L’aventure Yama no Susume se poursuit, en exclusivité sur Minorin.

NockEn temps normal, j’ai tendance à appliquer un principe simple à ma vie de tous les jours. Une petite phrase qui se révèle parfois très pratique que j’ai emprunté aux 2 minutes du peuple : « si tu ne sais pas quoi dire, ferme ta gueule ! »
Ce précepte peut facilement être lié à une autre phrase que j’apprécie : « mieux vaut se taire au risque de passer pour un con que parler et ne laisser aucun doute à ce sujet ».

Tout ça pour dire que devant l’épisode 3 de Yama no Susume, je me suis rendu compte que je n’avais aucune idée de quoi dire, mais qu’à cela ne tienne, je fais fi de mes principes pour venir raconter du caca.

Yama no Susume 2 // Série prévue en 24 épisodes // été 2014 // Studio 8-bits // Réalisateur : Yuusuke Yamamoto (NHK ni Yôkoso, Walkure Romanze, Aquarion Evol) // d’après un manga de Siro.
Le premier épisode est disponible sur Crunchyroll. Le reste y sera peut-être un jour.

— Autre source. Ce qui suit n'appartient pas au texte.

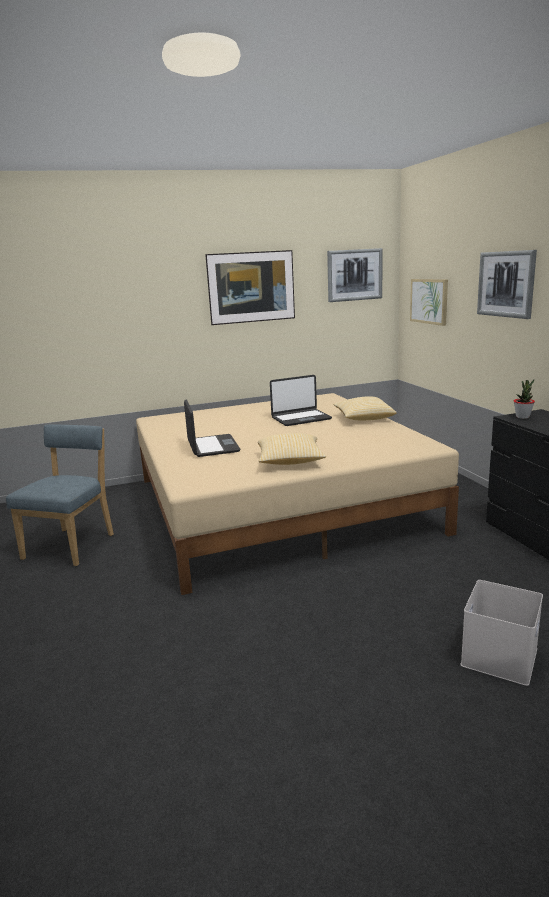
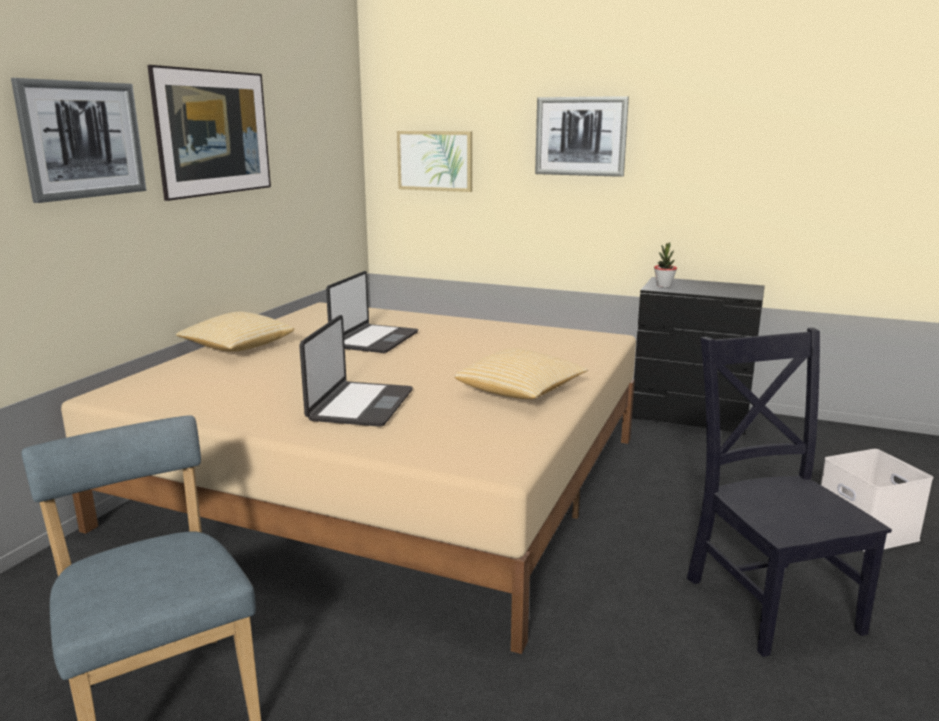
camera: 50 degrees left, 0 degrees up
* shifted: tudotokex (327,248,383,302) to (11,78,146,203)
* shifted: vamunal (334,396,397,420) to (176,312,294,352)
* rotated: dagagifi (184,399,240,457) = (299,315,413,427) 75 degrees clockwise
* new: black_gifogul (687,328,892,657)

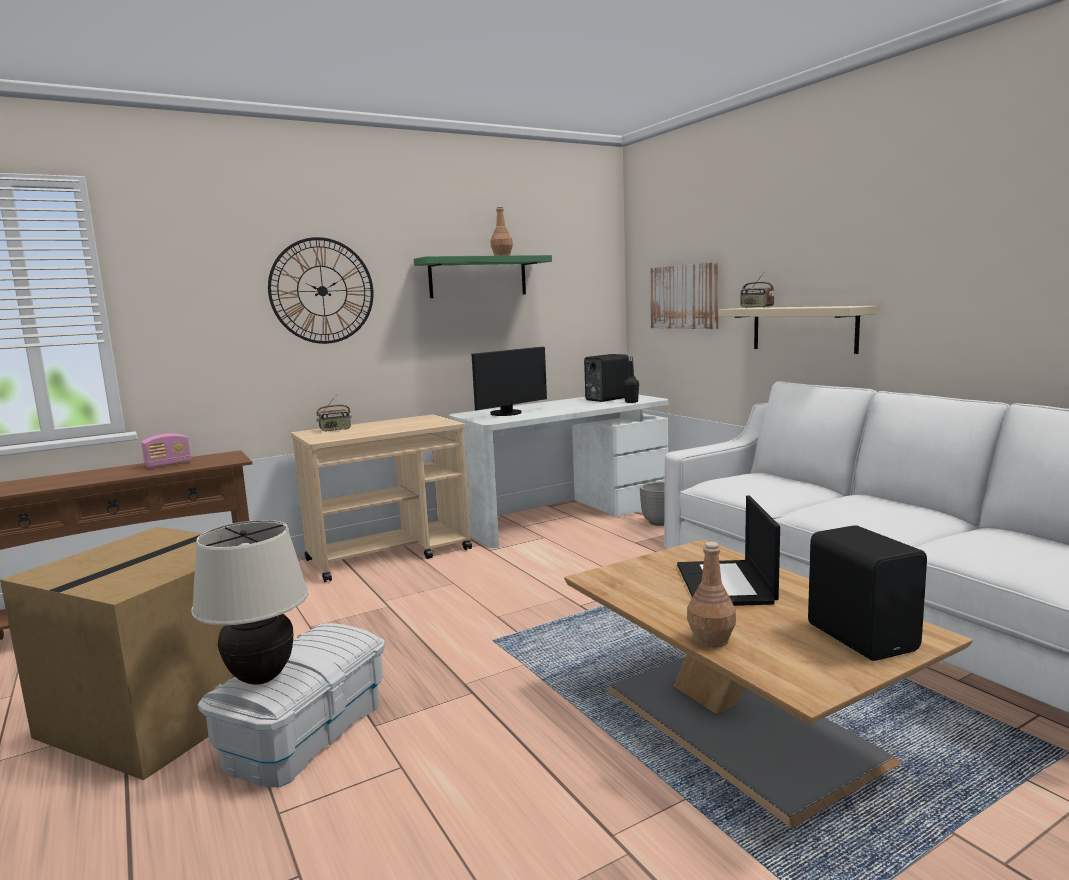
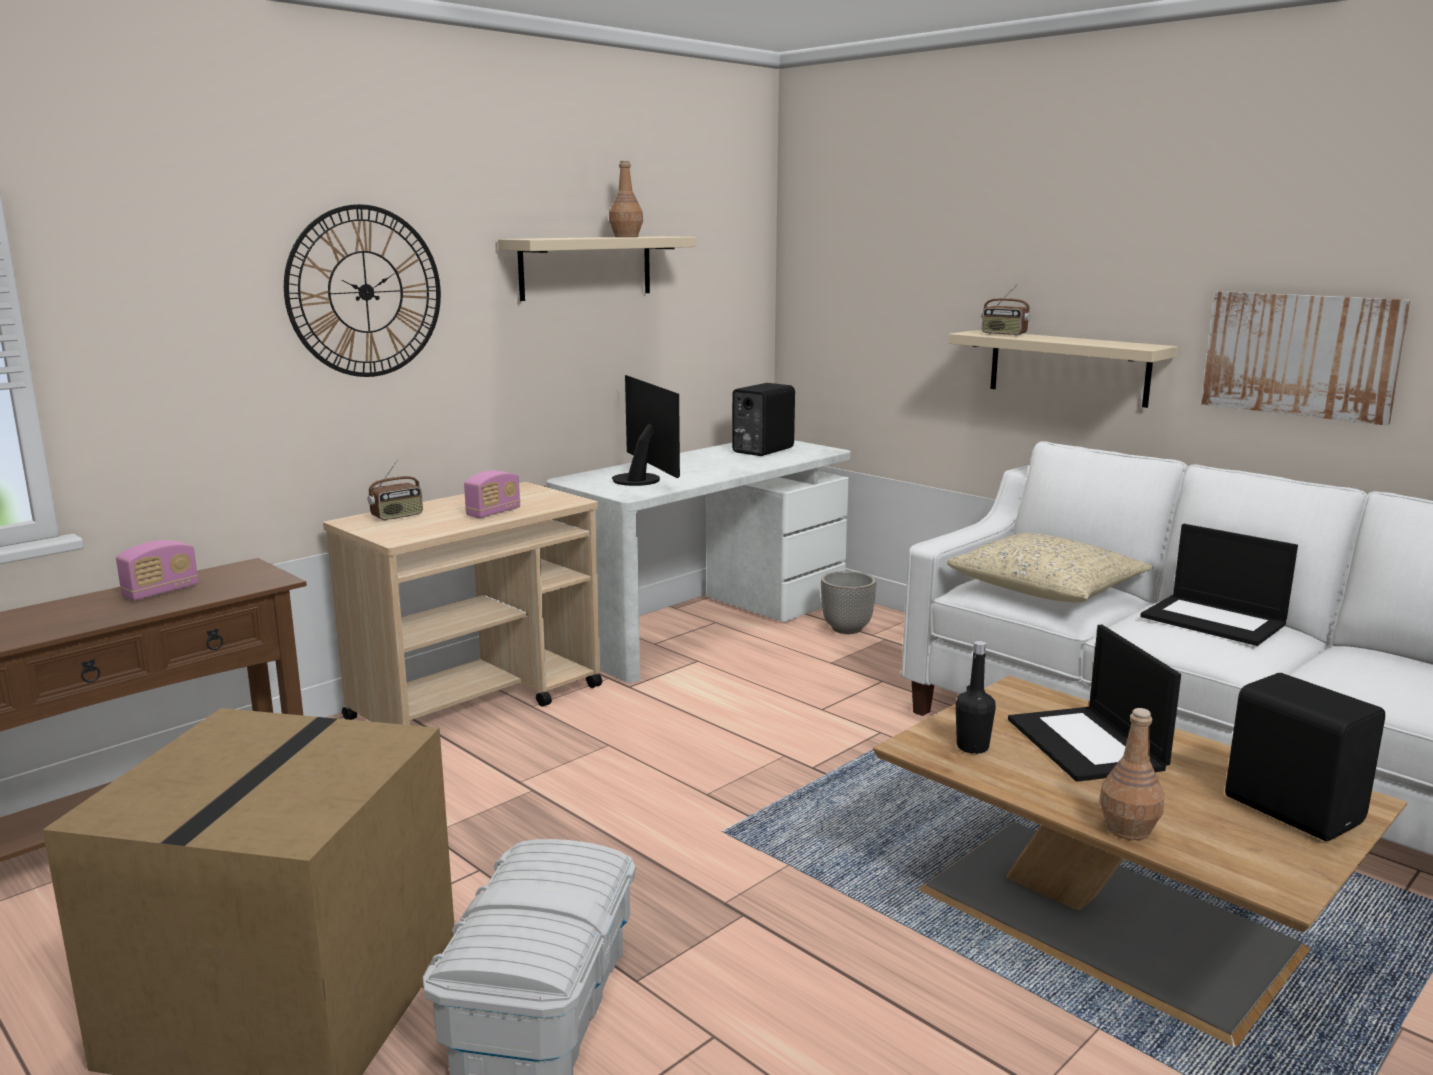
camera: 15 degrees left, 5 degrees up
* new: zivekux (464,470,520,518)
* repainted: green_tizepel (414,255,552,298) to beige_tizepel (498,236,696,301)
* rotated: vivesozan (472,346,547,416) = (612,375,680,486) 60 degrees counterclockwise
* new: beige_vamunal (947,533,1153,602)
* shifted: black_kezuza (623,357,639,403) to (956,641,996,754)
* new: dagagifi (1140,524,1298,646)
* shifted: tudotokex (650,262,719,329) to (1201,291,1411,426)
* gone: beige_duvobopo (191,520,309,685)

Dans le dernier billet, j’ai fait part de mon inquiétude grandissante.
Et si la série devenait soudainement potable ? Et si elle m’offrait ce que je lui demandais ?
Si, d’un coup, elle me laissait perplexe, incapable de trouver de quoi me plaindre, de quoi la charrier, de quoi continuer à tirer au lance-flammes sur les petits détails ?

L’angoisse de la page blanche, avec Yama no Susume, je connais un peu, dans le sens où, après visionnage, je sais assez rarement ce que je vais écrire et mes articles sont improvisés autour de captures d’écrans que je dote pour l’occasion de légendes stupides, parfois sans lien avec l’histoire. Mais généralement, je m’en sort après quelques heures de revisionnage d’épisode, de tentative d’écriture et d’intense réflexion (bon, OK, j’exagère un peu, mais pas tant que ça non plus).
Cet épisode est une épine dans mon pied. Il n’est pas mauvais. Il montre ce que j’attends de la série. Il laisse peu de place aux images rigolotes.
Je ne sais même pas comment placer ma légende récurrente des 1001 façon de tuer Hinata.

C’est là toute la difficulté de la chose. Ce troisième épisode n’est pas suffisamment mauvais pour que j’ai envie de m’énerver, pas suffisamment drôle pour me donner d’idées amusantes, mais pas suffisamment bon non plus pour que j’ai à m’extasier.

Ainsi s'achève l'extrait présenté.